Meanwhile, Tesla's average cost per car is trending down since Q3, management has repeatedly stated that prices of raw material inputs and shipping have been plummeting, and this year the proportion of Model Y in the mix is going to increase substantially. We're also going to be shipping cars far less distance on average and Berlin and Austin won't be dragging down average margins like in 2022.
Tesla also informed us on Investor Day that at the new prices the rate of orders still greatly exceeds the rate of production, and the most recent short-term trend is the prices creeping back up in response to this.
Expectations of imminent refresh and HW4 deployment also may have contributed to a short-term demand pocket. Beware of over-extrapolation based on short-term variation.

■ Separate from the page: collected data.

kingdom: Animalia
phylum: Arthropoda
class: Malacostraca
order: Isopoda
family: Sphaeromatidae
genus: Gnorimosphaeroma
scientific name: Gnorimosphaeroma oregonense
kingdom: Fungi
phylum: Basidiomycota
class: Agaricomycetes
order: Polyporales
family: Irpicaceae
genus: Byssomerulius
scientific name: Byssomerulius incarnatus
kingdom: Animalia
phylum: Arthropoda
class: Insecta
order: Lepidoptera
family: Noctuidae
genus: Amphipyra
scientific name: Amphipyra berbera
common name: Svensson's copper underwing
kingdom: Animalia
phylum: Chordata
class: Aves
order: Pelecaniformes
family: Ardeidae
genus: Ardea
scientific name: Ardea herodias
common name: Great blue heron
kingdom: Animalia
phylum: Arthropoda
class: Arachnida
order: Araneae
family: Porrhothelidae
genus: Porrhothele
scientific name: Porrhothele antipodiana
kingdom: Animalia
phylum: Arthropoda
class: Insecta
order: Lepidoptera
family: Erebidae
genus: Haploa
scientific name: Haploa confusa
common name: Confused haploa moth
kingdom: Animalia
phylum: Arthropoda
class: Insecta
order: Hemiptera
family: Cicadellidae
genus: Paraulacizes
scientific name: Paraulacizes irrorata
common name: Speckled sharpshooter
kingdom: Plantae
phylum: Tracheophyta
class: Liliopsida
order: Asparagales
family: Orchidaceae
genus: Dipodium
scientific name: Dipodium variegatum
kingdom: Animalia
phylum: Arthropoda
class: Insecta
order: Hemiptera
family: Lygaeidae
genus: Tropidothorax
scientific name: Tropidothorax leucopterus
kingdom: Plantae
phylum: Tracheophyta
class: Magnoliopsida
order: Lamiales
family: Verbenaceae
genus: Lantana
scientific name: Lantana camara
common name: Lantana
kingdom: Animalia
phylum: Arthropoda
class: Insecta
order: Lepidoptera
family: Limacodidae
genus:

At no point has Elon said cars would be sold at negative margin to push more growth. On that Twitter Spaces discussion which I assume you are referring to, he said in the worst case Tesla would go to 0% margin this year, but I'm pretty sure the point he was making is that if there is a severe short-term recession Tesla will not slow down growth because the mission demands it and because that will leave them ready to push much more volume when good times return.
Long-term financial projections for this enterprise are inherently volatile. The error bars are huge, especially because we're dealing with ridiculous exponential growth and multiple simultaneous technology disruptions. I doubt even Tesla's own internal projections for 10 or 20 years into the future have much precision.
Here's what matters for the long-term:
1) Tesla has a huge lead in stationary storage with Megapack XLs and there are compelling reasons to believe that the gross margins will be 50%, if not more, at today's prices of $420/kWh and up. There's a huge amount of room to reduce price and make excellent profits as this business scales, and we need to grow volume by at least 25x relative to current production rates.
2) Tesla makes cars that millions of people want and many millions more will want after they learn about the cars. The barrier presently is affordability, and the company presented a clear and credible plan for cutting the costs in half from $35-40k to $17-20k. Due to the extremely nonlinear relationship between vehicle price and quantity demanded and also due to the giant wave of consumer acceptance of EVs that's still just in the early adopter phase, it's safe to project that demand will be an order of magnitude larger than today's 2M/yr level *if* Tesla drops ASP to something like $30k. With an average cost somewhere around $20k, that would be ~$10k gross profit per car and ~33% gross margin, even better than 2022.
How about, instead of vaguely telling everyone else how bad their modeling is, you present your own -- with specifics -- and provide the rationale?
Now if you'll excuse me, I'm late for the local Tesla cult meeting and I don't want to miss my chance to smoke the hopium pipe at the beginning of the ceremony.